= Claudio Martínez Mehner =

Spanish piano soloist and pedagogue (born 1970)

Claudio Martínez Mehner (born in Bremen, 1970) is a Spanish piano soloist and pedagogue.

==Biography==
Martinez-Mehner studied at Madrid Conservatory, the Reina Sofía School of Music in Madrid, the Peabody Institute, the Moscow Conservatory, the International Piano Foundation "Theo Lieven" and the Hochschule für Musik Freiburg. He was a finalist at the 1990 Paloma O'Shea Santander International Piano Competition (Spain), to which he would return as a member of the jury in 2018; in 1992 he won the first prize at the Pilar Bayona Competition.

Claudio is a chamber music specialist, he has recorded chamber music with the Casals Quartet. As a soloist he has performed with the Munich Philharmonic, Moscow Philharmonic Orchestra, Orchestra of the Teatro Alla Scala, Scottish Chamber Orchestra, Prague Philharmonic Orchestra, Orchestra della Svizzera Italiana, North German Radio Symphony Orchestra and most of the major Spanish orchestras.

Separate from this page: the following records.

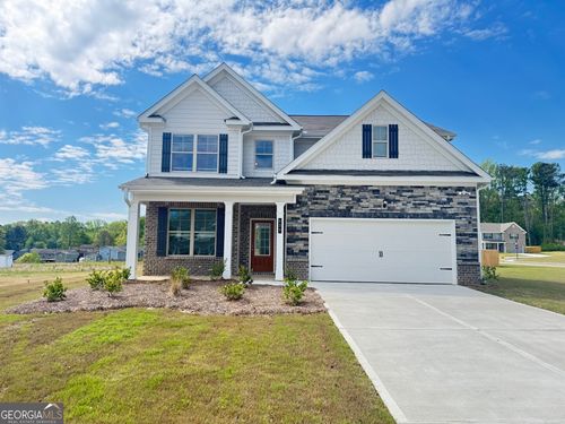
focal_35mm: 24
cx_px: 282
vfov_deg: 56.8
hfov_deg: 71.6
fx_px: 392
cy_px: 212
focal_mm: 6.76
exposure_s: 1/1366
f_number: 1.78
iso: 80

Claudio retired for seven years from the concert scene while recovering from an injury. As of 2002 he started to perform again both in recitals and as soloist.

Martínez Mehner held a professorship at the Conservatorio Superior de Música de Aragón. Now holds a professorship at Hochschule für Musik Basel and served as Dmitri Bashkirov's assistant at the Escuela Superior de Música Reina Sofía.